*Passage shown:*
####

I have a server set to the UTC time zone. It is running near Sydney and reports are sent to east coast users every day at 4:30PM
When I add a cron job I have to convert from Australia/Sydney time and specify the runtime in UTC time. When daylight savings takes effect in the Australia/Sydney timezone I need to manually change the cronjob in October and April every year.
Display the current system timezone
timedatectl status
#output
Local time: Tue 2025-10-14 11:11:55 UTC
Universal time: Tue 2025-10-14 11:11:55 UTC
RTC time: Tue 2025-10-14 11:11:55
Time zone: UTC (UTC, +0000)

####

*Extracted entries:*
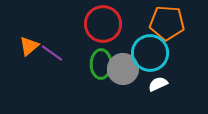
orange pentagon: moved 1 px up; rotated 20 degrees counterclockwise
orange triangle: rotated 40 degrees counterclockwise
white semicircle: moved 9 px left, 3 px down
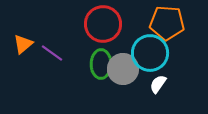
orange triangle: moved 6 px left, 2 px up
white semicircle: rotated 30 degrees counterclockwise
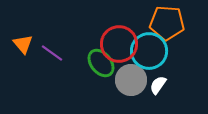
red circle: moved 16 px right, 20 px down
orange triangle: rotated 30 degrees counterclockwise
cyan circle: moved 1 px left, 2 px up
green ellipse: moved 1 px up; rotated 40 degrees counterclockwise
gray circle: moved 8 px right, 11 px down
white semicircle: moved 1 px down
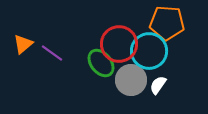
orange triangle: rotated 30 degrees clockwise
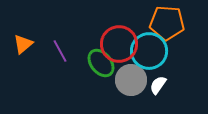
purple line: moved 8 px right, 2 px up; rotated 25 degrees clockwise
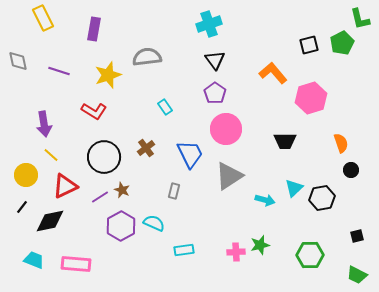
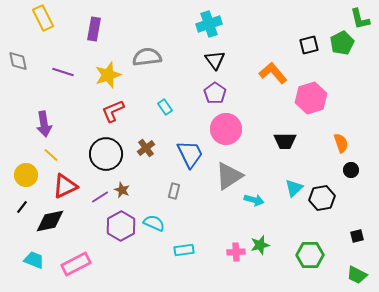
purple line at (59, 71): moved 4 px right, 1 px down
red L-shape at (94, 111): moved 19 px right; rotated 125 degrees clockwise
black circle at (104, 157): moved 2 px right, 3 px up
cyan arrow at (265, 200): moved 11 px left
pink rectangle at (76, 264): rotated 32 degrees counterclockwise
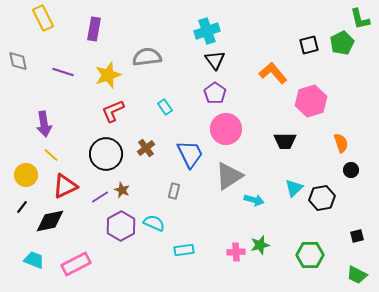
cyan cross at (209, 24): moved 2 px left, 7 px down
pink hexagon at (311, 98): moved 3 px down
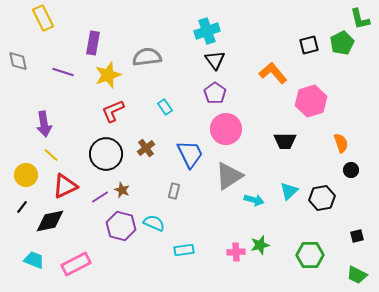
purple rectangle at (94, 29): moved 1 px left, 14 px down
cyan triangle at (294, 188): moved 5 px left, 3 px down
purple hexagon at (121, 226): rotated 16 degrees counterclockwise
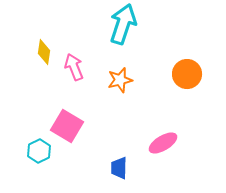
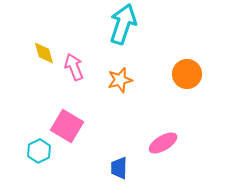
yellow diamond: moved 1 px down; rotated 25 degrees counterclockwise
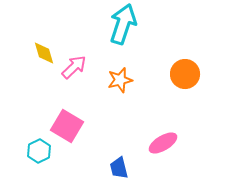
pink arrow: rotated 68 degrees clockwise
orange circle: moved 2 px left
blue trapezoid: rotated 15 degrees counterclockwise
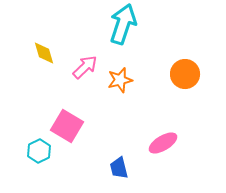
pink arrow: moved 11 px right
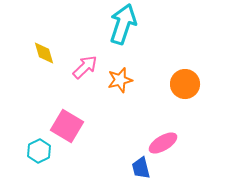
orange circle: moved 10 px down
blue trapezoid: moved 22 px right
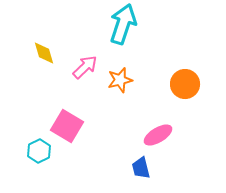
pink ellipse: moved 5 px left, 8 px up
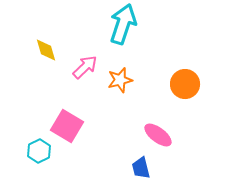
yellow diamond: moved 2 px right, 3 px up
pink ellipse: rotated 68 degrees clockwise
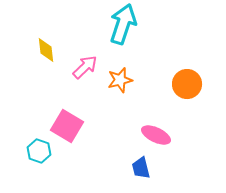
yellow diamond: rotated 10 degrees clockwise
orange circle: moved 2 px right
pink ellipse: moved 2 px left; rotated 12 degrees counterclockwise
cyan hexagon: rotated 15 degrees counterclockwise
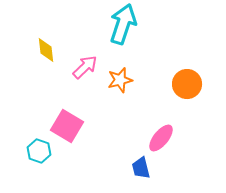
pink ellipse: moved 5 px right, 3 px down; rotated 76 degrees counterclockwise
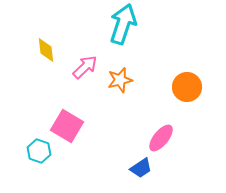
orange circle: moved 3 px down
blue trapezoid: rotated 110 degrees counterclockwise
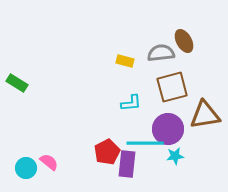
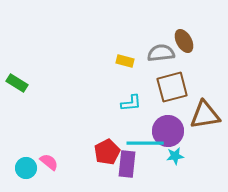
purple circle: moved 2 px down
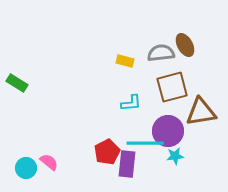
brown ellipse: moved 1 px right, 4 px down
brown triangle: moved 4 px left, 3 px up
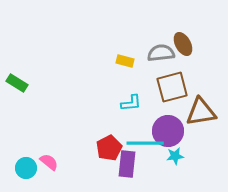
brown ellipse: moved 2 px left, 1 px up
red pentagon: moved 2 px right, 4 px up
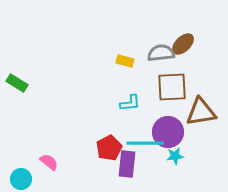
brown ellipse: rotated 75 degrees clockwise
brown square: rotated 12 degrees clockwise
cyan L-shape: moved 1 px left
purple circle: moved 1 px down
cyan circle: moved 5 px left, 11 px down
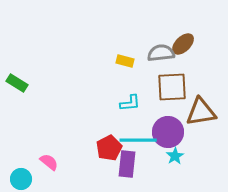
cyan line: moved 7 px left, 3 px up
cyan star: rotated 24 degrees counterclockwise
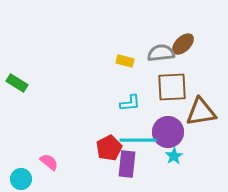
cyan star: moved 1 px left
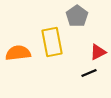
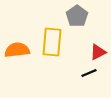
yellow rectangle: rotated 16 degrees clockwise
orange semicircle: moved 1 px left, 3 px up
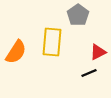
gray pentagon: moved 1 px right, 1 px up
orange semicircle: moved 1 px left, 2 px down; rotated 130 degrees clockwise
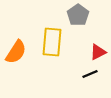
black line: moved 1 px right, 1 px down
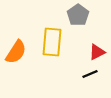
red triangle: moved 1 px left
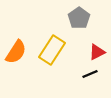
gray pentagon: moved 1 px right, 3 px down
yellow rectangle: moved 8 px down; rotated 28 degrees clockwise
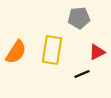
gray pentagon: rotated 30 degrees clockwise
yellow rectangle: rotated 24 degrees counterclockwise
black line: moved 8 px left
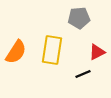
black line: moved 1 px right
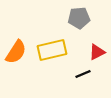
yellow rectangle: rotated 68 degrees clockwise
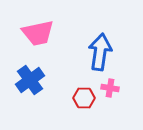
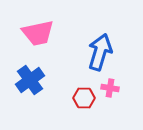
blue arrow: rotated 9 degrees clockwise
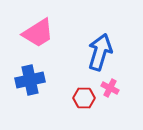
pink trapezoid: rotated 20 degrees counterclockwise
blue cross: rotated 24 degrees clockwise
pink cross: rotated 18 degrees clockwise
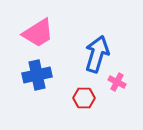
blue arrow: moved 3 px left, 2 px down
blue cross: moved 7 px right, 5 px up
pink cross: moved 7 px right, 6 px up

####

*Do this:* Repeat the server time zone note from "I have a server" to "UTC (UTC, +0000)" word for word.

*Solution to this task:*
I have a server set to the UTC time zone. It is running near Sydney and reports are sent to east coast users every day at 4:30PM
When I add a cron job I have to convert from Australia/Sydney time and specify the runtime in UTC time. When daylight savings takes effect in the Australia/Sydney timezone I need to manually change the cronjob in October and April every year.
Display the current system timezone
timedatectl status
#output
Local time: Tue 2025-10-14 11:11:55 UTC
Universal time: Tue 2025-10-14 11:11:55 UTC
RTC time: Tue 2025-10-14 11:11:55
Time zone: UTC (UTC, +0000)